Esquema da madeira, em Alagoas, sonegou R$ 2 milhões

Segundo o Ibama, cada metro cúbico de madeira extraída de forma legal na Amazônia recebe créditos ambientais

R7

A operação Malha Verde, realizada pelo Ibama (Instituto Brasileiro do Meio Ambiente e dos Recursos Naturais Renováveis) ocorre simultaneamente em todos os Estados brasileiros. O órgão está multando madeireiras que participam de um esquema ilegal montado para legalizar madeira clandestina da Amazônia. Só em Alagoas, pode ter havido um crime de sonegação de mais de R$ 2 milhões em impostos.

Segundo o Ibama, cada metro cúbico de madeira extraída de forma legal na Amazônia recebe créditos ambientais. Quando essa madeira é vendida ao consumidor, as empresas precisam dar baixa nos créditos e atestar o ciclo de comércio legal.

De acordo com Rivaldo Couto, que é chefe de fiscalização do Ibama em Alagoas, o procedimento é chamado de fluxo inverso.

– As empresas acumulam os créditos e passam para essas madeireiras na Amazônia, que tentam legalizar madeira retirada de reservas com esses créditos.

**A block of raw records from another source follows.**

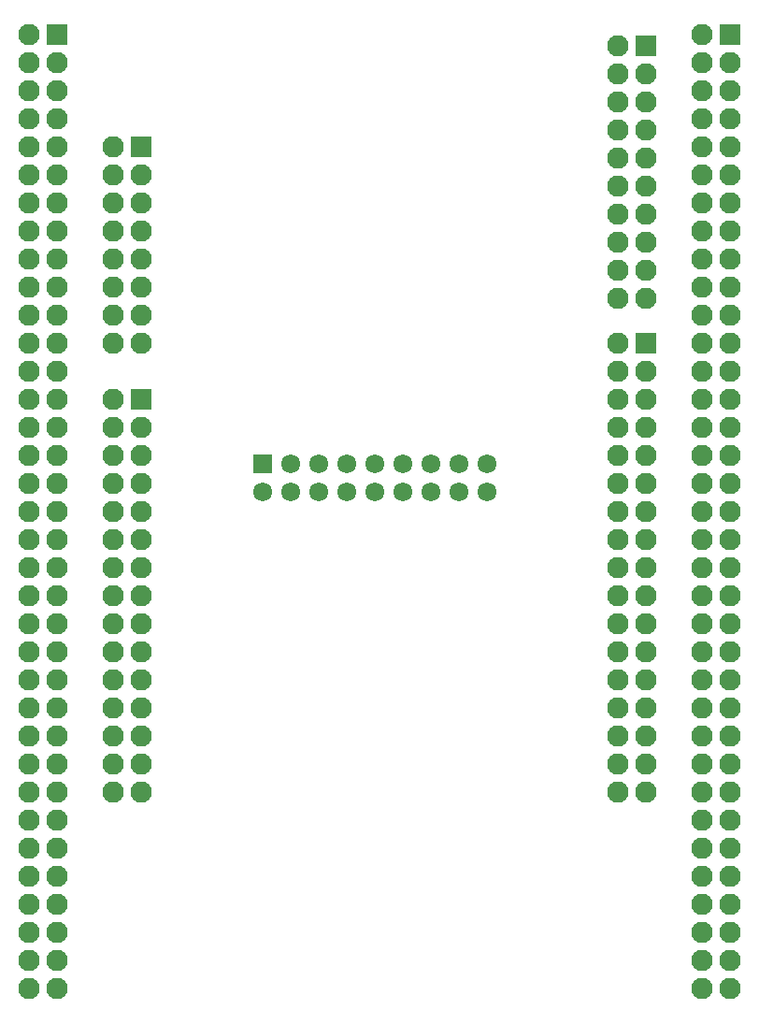
<source format=gts>
G04*
G04 #@! TF.GenerationSoftware,Altium Limited,Altium Designer,21.9.2 (33)*
G04*
G04 Layer_Color=8388736*
%FSTAX24Y24*%
%MOIN*%
G70*
G04*
G04 #@! TF.SameCoordinates,13D17465-D8B6-41DB-B493-114FC984BDD6*
G04*
G04*
G04 #@! TF.FilePolarity,Negative*
G04*
G01*
G75*
%ADD11R,0.0768X0.0768*%
%ADD12C,0.0768*%
%ADD13C,0.0678*%
%ADD14R,0.0678X0.0678*%
D11*
X035669Y049225D02*
D03*
X011669Y049235D02*
D03*
X032669Y038235D02*
D03*
X014669Y036235D02*
D03*
Y045235D02*
D03*
X032669Y048835D02*
D03*
D12*
X035669Y048225D02*
D03*
Y047225D02*
D03*
Y046225D02*
D03*
X034669Y047225D02*
D03*
Y048225D02*
D03*
Y049225D02*
D03*
Y046225D02*
D03*
Y043225D02*
D03*
Y045225D02*
D03*
Y044225D02*
D03*
X035669Y043225D02*
D03*
Y044225D02*
D03*
Y045225D02*
D03*
Y040225D02*
D03*
Y039225D02*
D03*
Y038225D02*
D03*
X034669Y039225D02*
D03*
Y040225D02*
D03*
Y038225D02*
D03*
Y041225D02*
D03*
Y042225D02*
D03*
X035669Y041225D02*
D03*
Y042225D02*
D03*
Y032225D02*
D03*
Y031225D02*
D03*
X034669Y032225D02*
D03*
Y031225D02*
D03*
Y030225D02*
D03*
Y029225D02*
D03*
X035669D02*
D03*
Y030225D02*
D03*
Y035225D02*
D03*
Y034225D02*
D03*
Y033225D02*
D03*
X034669Y034225D02*
D03*
Y035225D02*
D03*
Y033225D02*
D03*
Y036225D02*
D03*
Y037225D02*
D03*
X035669Y036225D02*
D03*
Y037225D02*
D03*
Y028225D02*
D03*
X034669D02*
D03*
X035669Y016225D02*
D03*
Y015225D02*
D03*
X034669Y016225D02*
D03*
Y015225D02*
D03*
X035669Y021225D02*
D03*
Y020225D02*
D03*
X034669Y021225D02*
D03*
Y020225D02*
D03*
Y017225D02*
D03*
Y019225D02*
D03*
Y018225D02*
D03*
X035669Y017225D02*
D03*
Y018225D02*
D03*
Y019225D02*
D03*
Y024225D02*
D03*
Y023225D02*
D03*
Y022225D02*
D03*
X034669Y023225D02*
D03*
Y024225D02*
D03*
Y022225D02*
D03*
Y025225D02*
D03*
Y027225D02*
D03*
Y026225D02*
D03*
X035669Y025225D02*
D03*
Y026225D02*
D03*
Y027225D02*
D03*
X011669Y048235D02*
D03*
Y047235D02*
D03*
Y046235D02*
D03*
X010669Y047235D02*
D03*
Y048235D02*
D03*
Y049235D02*
D03*
Y046235D02*
D03*
Y043235D02*
D03*
Y045235D02*
D03*
Y044235D02*
D03*
X011669Y043235D02*
D03*
Y044235D02*
D03*
Y045235D02*
D03*
Y040235D02*
D03*
Y039235D02*
D03*
Y038235D02*
D03*
X010669Y039235D02*
D03*
Y040235D02*
D03*
Y038235D02*
D03*
Y041235D02*
D03*
Y042235D02*
D03*
X011669Y041235D02*
D03*
Y042235D02*
D03*
Y032235D02*
D03*
Y031235D02*
D03*
X010669Y032235D02*
D03*
Y031235D02*
D03*
Y030235D02*
D03*
Y029235D02*
D03*
X011669D02*
D03*
Y030235D02*
D03*
Y035235D02*
D03*
Y034235D02*
D03*
Y033235D02*
D03*
X010669Y034235D02*
D03*
Y035235D02*
D03*
Y033235D02*
D03*
Y036235D02*
D03*
Y037235D02*
D03*
X011669Y036235D02*
D03*
Y037235D02*
D03*
Y028235D02*
D03*
X010669D02*
D03*
X011669Y016235D02*
D03*
Y015235D02*
D03*
X010669Y016235D02*
D03*
Y015235D02*
D03*
X011669Y021235D02*
D03*
Y020235D02*
D03*
X010669Y021235D02*
D03*
Y020235D02*
D03*
Y017235D02*
D03*
Y019235D02*
D03*
Y018235D02*
D03*
X011669Y017235D02*
D03*
Y018235D02*
D03*
Y019235D02*
D03*
Y024235D02*
D03*
Y023235D02*
D03*
Y022235D02*
D03*
X010669Y023235D02*
D03*
Y024235D02*
D03*
Y022235D02*
D03*
Y025235D02*
D03*
Y027235D02*
D03*
Y026235D02*
D03*
X011669Y025235D02*
D03*
Y026235D02*
D03*
Y027235D02*
D03*
X031669Y023235D02*
D03*
X032669Y028235D02*
D03*
Y027235D02*
D03*
Y026235D02*
D03*
Y025235D02*
D03*
Y024235D02*
D03*
Y033235D02*
D03*
Y032235D02*
D03*
Y031235D02*
D03*
Y030235D02*
D03*
Y029235D02*
D03*
X031669Y038235D02*
D03*
X032669Y037235D02*
D03*
Y036235D02*
D03*
Y035235D02*
D03*
Y034235D02*
D03*
X031669Y024235D02*
D03*
Y025235D02*
D03*
Y026235D02*
D03*
Y027235D02*
D03*
Y028235D02*
D03*
Y031235D02*
D03*
Y032235D02*
D03*
Y035235D02*
D03*
Y036235D02*
D03*
Y037235D02*
D03*
Y034235D02*
D03*
Y033235D02*
D03*
Y030235D02*
D03*
Y029235D02*
D03*
X032669Y023235D02*
D03*
X031669Y022235D02*
D03*
X032669D02*
D03*
X014669Y026235D02*
D03*
Y025235D02*
D03*
Y024235D02*
D03*
Y023235D02*
D03*
Y022235D02*
D03*
Y031235D02*
D03*
Y030235D02*
D03*
Y029235D02*
D03*
Y028235D02*
D03*
Y027235D02*
D03*
X013669Y036235D02*
D03*
X014669Y035235D02*
D03*
Y034235D02*
D03*
Y033235D02*
D03*
Y032235D02*
D03*
X013669Y022235D02*
D03*
Y023235D02*
D03*
Y024235D02*
D03*
Y025235D02*
D03*
Y026235D02*
D03*
Y029235D02*
D03*
Y030235D02*
D03*
Y033235D02*
D03*
Y034235D02*
D03*
Y035235D02*
D03*
Y032235D02*
D03*
Y031235D02*
D03*
Y028235D02*
D03*
Y027235D02*
D03*
X014669Y040235D02*
D03*
Y039235D02*
D03*
Y038235D02*
D03*
X013669Y045235D02*
D03*
X014669Y044235D02*
D03*
Y043235D02*
D03*
Y042235D02*
D03*
Y041235D02*
D03*
X013669Y038235D02*
D03*
Y039235D02*
D03*
Y042235D02*
D03*
Y043235D02*
D03*
Y044235D02*
D03*
Y041235D02*
D03*
Y040235D02*
D03*
X031669Y039835D02*
D03*
Y040835D02*
D03*
Y043835D02*
D03*
Y044835D02*
D03*
Y047835D02*
D03*
Y046835D02*
D03*
Y045835D02*
D03*
Y042835D02*
D03*
Y041835D02*
D03*
X032669Y044835D02*
D03*
Y045835D02*
D03*
Y046835D02*
D03*
Y047835D02*
D03*
X031669Y048835D02*
D03*
X032669Y039835D02*
D03*
Y040835D02*
D03*
Y041835D02*
D03*
Y042835D02*
D03*
Y043835D02*
D03*
D13*
X019007Y032923D02*
D03*
X020007D02*
D03*
X021007D02*
D03*
X022007D02*
D03*
X023007D02*
D03*
X024007D02*
D03*
X025007D02*
D03*
X026007D02*
D03*
X027007D02*
D03*
Y033923D02*
D03*
X026007D02*
D03*
X025007D02*
D03*
X024007D02*
D03*
X023007D02*
D03*
X022007D02*
D03*
X021007D02*
D03*
X020007D02*
D03*
D14*
X019007D02*
D03*
M02*

</source>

Em Alagoas, os fiscais do Ibama já estiveram em quatro madeireiras – duas no sertão do Estado. Nos dois casos, os proprietários negaram envolvimento no esquema, como o madeireiro Paulo Fernando.

– Eu não sabia disso. Só descobri porque tentei comprar madeira e estava com o cadastro bloqueado. Toda madeira que tenho aqui está legal.

De acordo com o órgão estatal, a Polícia Federal também vai investigar o caso.